In the early 1980s, the Marines were looking into light antitank weapons. They had the M72 LAW and the AT4, both of which were solid disposeable rocket launchers. However, they were limited to a single warhead type, and Vietnam had showed the utility of reusable systems, like the old recoilless rifles. So they went shopping. They settled on a variant of the B-300 rocket launcher, originally developed in Israel. A number of changes were made, resulting in the Mk. 153 SMAW.
The SMAW is a somewhat unique “two-piece” launcher. The front section of launch tube also includes the grips and sighting system. The rear section of the launch tube doubles as a storage container for the rocket.
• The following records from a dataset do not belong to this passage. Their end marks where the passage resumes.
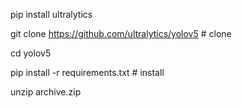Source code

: pip install ultralytics


git clone https://github.com/ultralytics/yolov5  # clone


cd yolov5




pip install -r requirements.txt  # install



unzip archive.zip
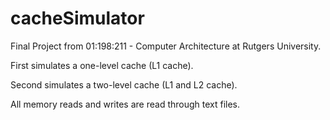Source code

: # cacheSimulator

Final Project from 01:198:211 - Computer Architecture at Rutgers University.

First simulates a one-level cache (L1 cache).

Second simulates a two-level cache (L1 and L2 cache).

All memory reads and writes are read through text files.
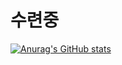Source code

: # 수련중

[![Anurag's GitHub stats](https://github-readme-stats.vercel.app/api?username=Minseok0917&theme=prussian)](https://github.com/anuraghazra/github-readme-stats)
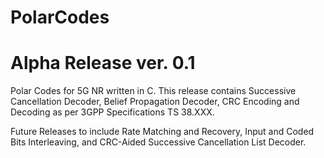 # PolarCodes

# Alpha Release ver. 0.1

Polar Codes for 5G NR written in C. This release contains Successive Cancellation Decoder, Belief Propagation Decoder, CRC Encoding and Decoding as per 3GPP Specifications TS 38.XXX.

Future Releases to include Rate Matching and Recovery, Input and Coded Bits Interleaving, and CRC-Aided Successive Cancellation List Decoder.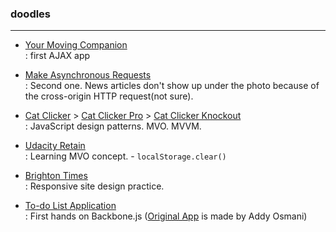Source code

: ### doodles
--------------

* [Your Moving Companion](./minicourse-ajax-project/index.html)  
 : first AJAX app

* [Make Asynchronous Requests](./ajax%20with%20xhr/lesson-1-async-w-xhr/index.html)  
 : Second one. News articles don't show up under the photo because of the cross-origin HTTP request(not sure).

* [Cat Clicker](./cat-clicker-js/index.html) > [Cat Clicker Pro](./cat-clicker-adv/index.html) > [Cat Clicker Knockout](./cat-clicker-ko/index.html)   
 : JavaScript design patterns. MVO. MVVM.   

* [Udacity Retain](./model-view-octopus/index.html)  
 : Learning MVO concept. - `localStorage.clear()`  
 
* [Brighton Times](./responsive-design/index.html)  
 : Responsive site design practice.

* [To-do List Application](./todo/index.html)  
 : First hands on Backbone.js ([Original App](http://todomvc.com/) is made by Addy Osmani)
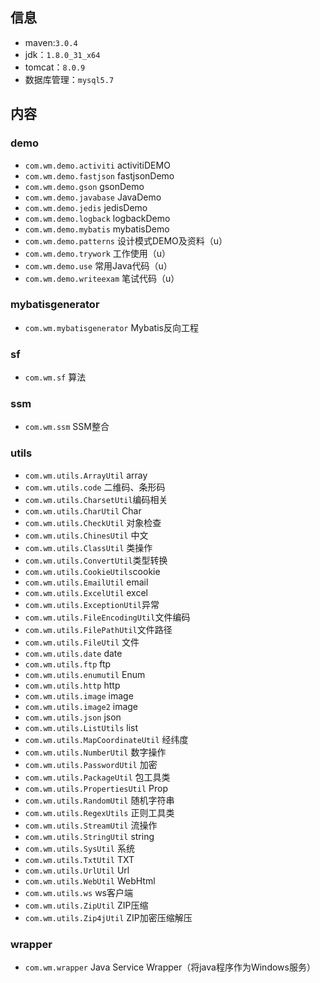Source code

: 
## 信息
* maven:`3.0.4`
* jdk：`1.8.0_31_x64`
* tomcat：`8.0.9`
* 数据库管理：`mysql5.7`

## 内容
### demo
* `com.wm.demo.activiti`	activitiDEMO
* `com.wm.demo.fastjson`	fastjsonDemo
* `com.wm.demo.gson`		gsonDemo
* `com.wm.demo.javabase`	JavaDemo
* `com.wm.demo.jedis`		jedisDemo
* `com.wm.demo.logback`		logbackDemo
* `com.wm.demo.mybatis`		mybatisDemo
* `com.wm.demo.patterns` 	设计模式DEMO及资料（u）
* `com.wm.demo.trywork`		工作使用（u）
* `com.wm.demo.use`			常用Java代码（u）
* `com.wm.demo.writeexam`	笔试代码（u）

### mybatisgenerator
* `com.wm.mybatisgenerator`	Mybatis反向工程

### sf
* `com.wm.sf`				算法

### ssm
* `com.wm.ssm`				SSM整合

### utils
* `com.wm.utils.ArrayUtil`	array
* `com.wm.utils.code`		二维码、条形码
* `com.wm.utils.CharsetUtil`编码相关
* `com.wm.utils.CharUtil`	Char
* `com.wm.utils.CheckUtil`	对象检查
* `com.wm.utils.ChinesUtil`	中文
* `com.wm.utils.ClassUtil`	类操作
* `com.wm.utils.ConvertUtil`类型转换
* `com.wm.utils.CookieUtils`cookie
* `com.wm.utils.EmailUtil`	email
* `com.wm.utils.ExcelUtil`	excel
* `com.wm.utils.ExceptionUtil`异常
* `com.wm.utils.FileEncodingUtil`文件编码
* `com.wm.utils.FilePathUtil`文件路径
* `com.wm.utils.FileUtil`	文件
* `com.wm.utils.date`		date
* `com.wm.utils.ftp`		ftp
* `com.wm.utils.enumutil`	Enum
* `com.wm.utils.http`		http
* `com.wm.utils.image`		image
* `com.wm.utils.image2`		image
* `com.wm.utils.json`		json
* `com.wm.utils.ListUtils`	list
* `com.wm.utils.MapCoordinateUtil`	经纬度
* `com.wm.utils.NumberUtil`	数字操作
* `com.wm.utils.PasswordUtil`	加密
* `com.wm.utils.PackageUtil`	包工具类
* `com.wm.utils.PropertiesUtil`	Prop
* `com.wm.utils.RandomUtil`	随机字符串
* `com.wm.utils.RegexUtils`	正则工具类
* `com.wm.utils.StreamUtil`	流操作
* `com.wm.utils.StringUtil`	string
* `com.wm.utils.SysUtil`	系统
* `com.wm.utils.TxtUtil`	TXT
* `com.wm.utils.UrlUtil`	Url
* `com.wm.utils.WebUtil`	WebHtml
* `com.wm.utils.ws`			ws客户端
* `com.wm.utils.ZipUtil`	ZIP压缩
* `com.wm.utils.Zip4jUtil`	ZIP加密压缩解压

### wrapper
* `com.wm.wrapper`			 Java Service Wrapper（将java程序作为Windows服务）


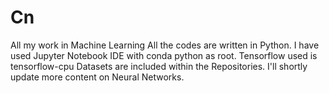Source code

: # Cn
All my work in Machine Learning
All the codes are written in Python.
I have used Jupyter Notebook IDE with conda python as root.
Tensorflow used is tensorflow-cpu
Datasets are included within the Repositories.
I'll shortly update more content on Neural Networks.
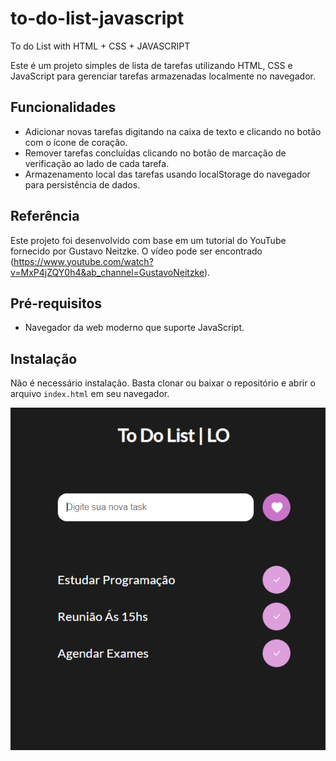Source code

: # to-do-list-javascript
To do List with HTML + CSS + JAVASCRIPT

Este é um projeto simples de lista de tarefas utilizando HTML, CSS e JavaScript para gerenciar tarefas armazenadas localmente no navegador.

## Funcionalidades

- Adicionar novas tarefas digitando na caixa de texto e clicando no botão com o ícone de coração.
- Remover tarefas concluídas clicando no botão de marcação de verificação ao lado de cada tarefa.
- Armazenamento local das tarefas usando localStorage do navegador para persistência de dados.

## Referência

Este projeto foi desenvolvido com base em um tutorial do YouTube fornecido por Gustavo Neitzke. O vídeo pode ser encontrado (https://www.youtube.com/watch?v=MxP4jZQY0h4&ab_channel=GustavoNeitzke).

## Pré-requisitos

- Navegador da web moderno que suporte JavaScript.

## Instalação

Não é necessário instalação. Basta clonar ou baixar o repositório e abrir o arquivo `index.html` em seu navegador.


![Tela](tela_To-do-List.png)

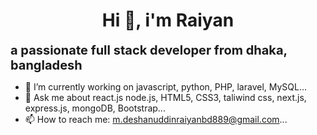 <h1 style="text-align: center;">Hi 👋, i'm Raiyan</h1>
<b style="text-align: center; font-size:20px;">a passionate full stack developer from dhaka, bangladesh</b>

- 🔭 I’m currently working on javascript, python, PHP, laravel, MySQL...
- 💬 Ask me about react.js node.js, HTML5, CSS3, taliwind css, next.js, express.js, mongoDB, Bootstrap...
- 📫 How to reach me: m.deshanuddinraiyanbd889@gmail.com...
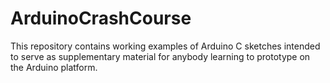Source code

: # ArduinoCrashCourse
This repository contains working examples of Arduino C sketches intended to serve as supplementary material for anybody learning to prototype on the Arduino platform.
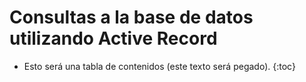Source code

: # Consultas a la base de datos utilizando Active Record

* Esto será una tabla de contenidos (este texto será pegado).
{:toc}
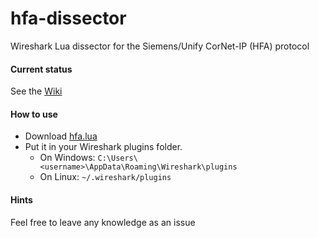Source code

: # hfa-dissector
Wireshark Lua dissector for the Siemens/Unify CorNet-IP (HFA) protocol

#### Current status

See the [Wiki](https://github.com/jonas-koeritz/hfa-dissector/wiki)

#### How to use

- Download [hfa.lua](hfa.lua)
- Put it in your Wireshark plugins folder.
  - On Windows: `C:\Users\<username>\AppData\Roaming\Wireshark\plugins`
  - On Linux: `~/.wireshark/plugins`

#### Hints

Feel free to leave any knowledge as an issue

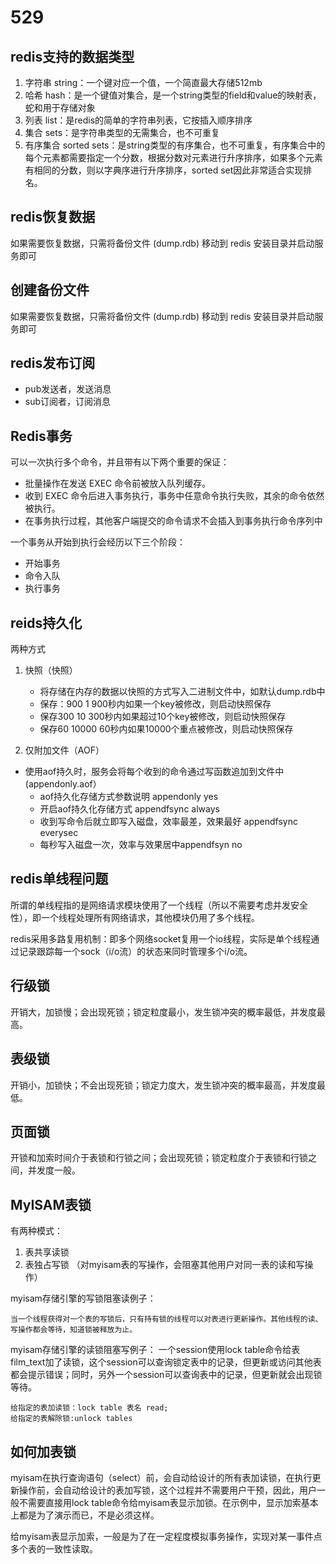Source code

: # 529 #
## redis支持的数据类型 ##
1. 字符串 string：一个键对应一个值，一个简直最大存储512mb
2. 哈希  hash：是一个键值对集合，是一个string类型的field和value的映射表，蛇和用于存储对象
3. 列表  list：是redis的简单的字符串列表，它按插入顺序排序
4. 集合  sets：是字符串类型的无需集合，也不可重复
5. 有序集合  sorted sets：是string类型的有序集合，也不可重复，有序集合中的每个元素都需要指定一个分数，根据分数对元素进行升序排序，如果多个元素有相同的分数，则以字典序进行升序排序，sorted set因此非常适合实现排名。


## redis恢复数据 ##
如果需要恢复数据，只需将备份文件 (dump.rdb) 移动到 redis 安装目录并启动服务即可

## 创建备份文件 ##
如果需要恢复数据，只需将备份文件 (dump.rdb) 移动到 redis 安装目录并启动服务即可

## redis发布订阅 ##
- pub发送者，发送消息
- sub订阅者，订阅消息

## Redis事务 ##
可以一次执行多个命令，并且带有以下两个重要的保证：
- 批量操作在发送 EXEC 命令前被放入队列缓存。
- 收到 EXEC 命令后进入事务执行，事务中任意命令执行失败，其余的命令依然被执行。
- 在事务执行过程，其他客户端提交的命令请求不会插入到事务执行命令序列中

一个事务从开始到执行会经历以下三个阶段：
- 开始事务
- 命令入队
- 执行事务

## reids持久化 ##
两种方式

1. 快照（快照）
	- 将存储在内存的数据以快照的方式写入二进制文件中，如默认dump.rdb中
	- 保存：900 1   900秒内如果一个key被修改，则启动快照保存
	- 保存300 10    300秒内如果超过10个key被修改，则启动快照保存
	- 保存60 10000   60秒内如果10000个重点被修改，则启动快照保存

2. 仅附加文件（AOF）
 - 使用aof持久时，服务会将每个收到的命令通过写函数追加到文件中(appendonly.aof）
	- aof持久化存储方式参数说明  appendonly yes
	- 开启aof持久化存储方式    appendfsync  always
	- 收到写命令后就立即写入磁盘，效率最差，效果最好  appendfsync everysec
	- 每秒写入磁盘一次，效率与效果居中appendfsyn  no

## redis单线程问题 ##
所谓的单线程指的是网络请求模块使用了一个线程（所以不需要考虑并发安全性），即一个线程处理所有网络请求，其他模块仍用了多个线程。

redis采用多路复用机制：即多个网络socket复用一个io线程，实际是单个线程通过记录跟踪每一个sock（i/o流）的状态来同时管理多个i/o流。

## 行级锁 ##
开销大，加锁慢；会出现死锁；锁定粒度最小，发生锁冲突的概率最低，并发度最高。
## 表级锁 ##
开销小，加锁快；不会出现死锁；锁定力度大，发生锁冲突的概率最高，并发度最低。
## 页面锁 ##
开锁和加索时间介于表锁和行锁之间；会出现死锁；锁定粒度介于表锁和行锁之间，并发度一般。
## MyISAM表锁 ##
有两种模式：

1. 表共享读锁
2. 表独占写锁	（对myisam表的写操作，会阻塞其他用户对同一表的读和写操作）


myisam存储引擎的写锁阻塞读例子：

	当一个线程获得对一个表的写锁后，只有持有锁的线程可以对表进行更新操作。其他线程的读、写操作都会等待，知道锁被释放为止。

myisam存储引擎的读锁阻塞写例子：
	一个session使用lock table命令给表film_text加了读锁，这个session可以查询锁定表中的记录，但更新或访问其他表都会提示错误；同时，另外一个session可以查询表中的记录，但更新就会出现锁等待。



	给指定的表加读锁：lock table 表名 read;
	给指定的表解除锁:unlock tables

## 如何加表锁 ##
myisam在执行查询语句（select）前，会自动给设计的所有表加读锁，在执行更新操作前，会自动给设计的表加写锁，这个过程并不需要用户干预，因此，用户一般不需要直接用lock table命令给myisam表显示加锁。在示例中，显示加索基本上都是为了演示而已，不是必须这样。

给myisam表显示加索，一般是为了在一定程度模拟事务操作，实现对某一事件点多个表的一致性读取。



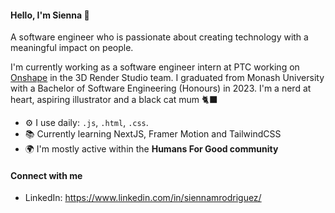 #### Hello, I'm Sienna 👋

A software engineer who is passionate about creating technology with a meaningful impact on people. 

I'm currently working as a software engineer intern at PTC working on [Onshape](https://www.ptc.com/en/products/onshape) in the 3D Render Studio team.
I graduated from Monash University with a Bachelor of Software Engineering (Honours) in 2023.
I'm a nerd at heart, aspiring illustrator and a black cat mum 🐈‍⬛

- ⚙️ I use daily: `.js`, `.html`, `.css`.
- 📚 Currently learning NextJS, Framer Motion and TailwindCSS
- 🌍 I'm mostly active within the **Humans For Good community**

#### Connect with me
- LinkedIn: https://www.linkedin.com/in/siennamrodriguez/
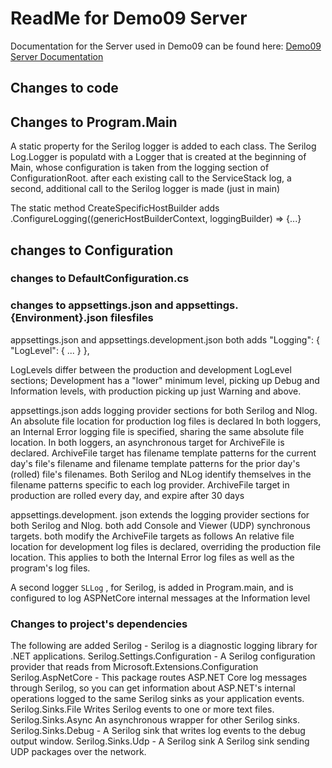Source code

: # ReadMe for Demo09 Server
Documentation for the Server used in Demo09 can be found here: [Demo09 Server Documentation](Documentation/Details.html)

## Changes to code

## Changes to Program.Main
A static property for the Serilog logger is added to each class.
The Serilog Log.Logger is populatd with a Logger that is created at the beginning of Main, whose configuration is taken from the logging section of ConfigurationRoot.
after each existing call to the ServiceStack log, a second, additional call to the Serilog logger is made (just in main)

The static method CreateSpecificHostBuilder adds .ConfigureLogging((genericHostBuilderContext, loggingBuilder) => {...}


## changes to Configuration

### changes to DefaultConfiguration.cs


### changes to appsettings.json and appsettings.{Environment}.json filesfiles
appsettings.json and appsettings.development.json both adds "Logging": {
    "LogLevel": {
		...
	}
  },

LogLevels differ between the production and development LogLevel sections; Development has a "lower" minimum level, picking up Debug and Information levels, with production picking up just Warning and above.

appsettings.json adds logging provider sections for both Serilog and Nlog. 
An absolute file location for production log files is declared
In both loggers, an Internal Error logging file is specified, sharing the same absolute file location.
In both loggers, an asynchronous target for ArchiveFile is declared.
ArchiveFile target has filename template patterns for the current day's file's filename and filename template patterns for the prior day's (rolled) file's filenames. Both Serilog and NLog identify themselves in the filename patterns specific to each log provider.
ArchiveFile target in production are rolled every day, and expire after 30 days

appsettings.development. json extends the logging provider sections for both Serilog and Nlog.
both add Console and Viewer (UDP) synchronous targets.
both modify the ArchiveFile targets as follows
An relative file location for development log files is declared, overriding the production file location. This applies to both the Internal Error log files as well as the program's  log files.

A second logger `SLLog` , for Serilog, is added in Program.main, and is configured to log ASPNetCore internal messages at the Information level

### Changes to project's dependencies
The following are added
Serilog - Serilog is a diagnostic logging library for .NET applications. 
Serilog.Settings.Configuration - A Serilog configuration provider that reads from Microsoft.Extensions.Configuration
Serilog.AspNetCore - This package routes ASP.NET Core log messages through Serilog, so you can get information about ASP.NET's internal operations logged to the same Serilog sinks as your application events.
Serilog.Sinks.File Writes Serilog events to one or more text files.
Serilog.Sinks.Async An asynchronous wrapper for other Serilog sinks.
Serilog.Sinks.Debug - A Serilog sink that writes log events to the debug output window.
Serilog.Sinks.Udp - A Serilog sink A Serilog sink sending UDP packages over the network.
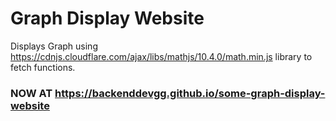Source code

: # Graph Display Website
Displays Graph using https://cdnjs.cloudflare.com/ajax/libs/mathjs/10.4.0/math.min.js library to fetch functions.

### NOW AT https://backenddevgg.github.io/some-graph-display-website
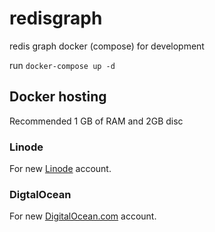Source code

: # redisgraph
redis graph docker (compose) for development
 
run `docker-compose up -d`
 
## Docker hosting
 
Recommended 1 GB of RAM and 2GB disc
 
### Linode
 
For new [Linode](https://www.linode.com/?r=0e8f2373e6015e1891050bf15f5c7dac6c5143a9) account.
 
### DigtalOcean
 
For new [DigitalOcean.com](https://m.do.co/c/1acc10098936) account.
This section gets attached to the front section to “load” the SMAW.
The SMAW originally came with an integral spotting rifle. This fired a 9mm tracer round, specially designed to match the trajectory of the rockets. This round is a 9×51 mm cartridge, which can be thought of as a 9mm round inserted into a necked-out 7.62x51mm casing. Curiously, it’s also propelled by a .22 Hornet blank cartridge inserted into the 7.62x51mm cartridge, as seen below.
Although it’s a simple rocket launcher, the SMAW does not have a wide variety of warhead options available. There’s a HEDP round, an HEAA round, and a thermobaric round. And that’s it. The HEAA (anti-armor) round has a standoff rod, and is rated for 600 mm RHAe penetration. It is not, however, a tandem warhead. The HEDP round is not airburst capable. The thermobaric round is quite a bit heavier than the other two, but proved to be effective in both offensives in Fallujah. Like most other unguided rocket launchers in its class, the SMAW has an effective range of about 500 meters.
The Mod 2 SMAW replaced the spotting rifle with provision for an electronic sighting system with laser rangefinder, which is easier and faster to use. It’s also lighter, weighing 13 lbs. compared to the Mod 0’s 16.5 lbs.
The lack of warhead options hurts the SMAW when compared to its contemporaries, especially the Carl Gustav. The Carl Gustav also has about twice the range of the SMAW. Interestingly, despite the recent introduction of the SMAW Mod 2, the USMC has also opted to follow the US Army in purchasing the Carl Gustav for issue to its rifle squads. No word yet on whether or not it will replace the SMAW for Marine combat engineers.
Really though, there’s not much of a reason to have both of the two systems. I’ll be interested to see if any comparative testing gets done, but the Carl Gustav is more popular, and has the round variety, not to mention the better range. So that’s what I’d expect would win out overall.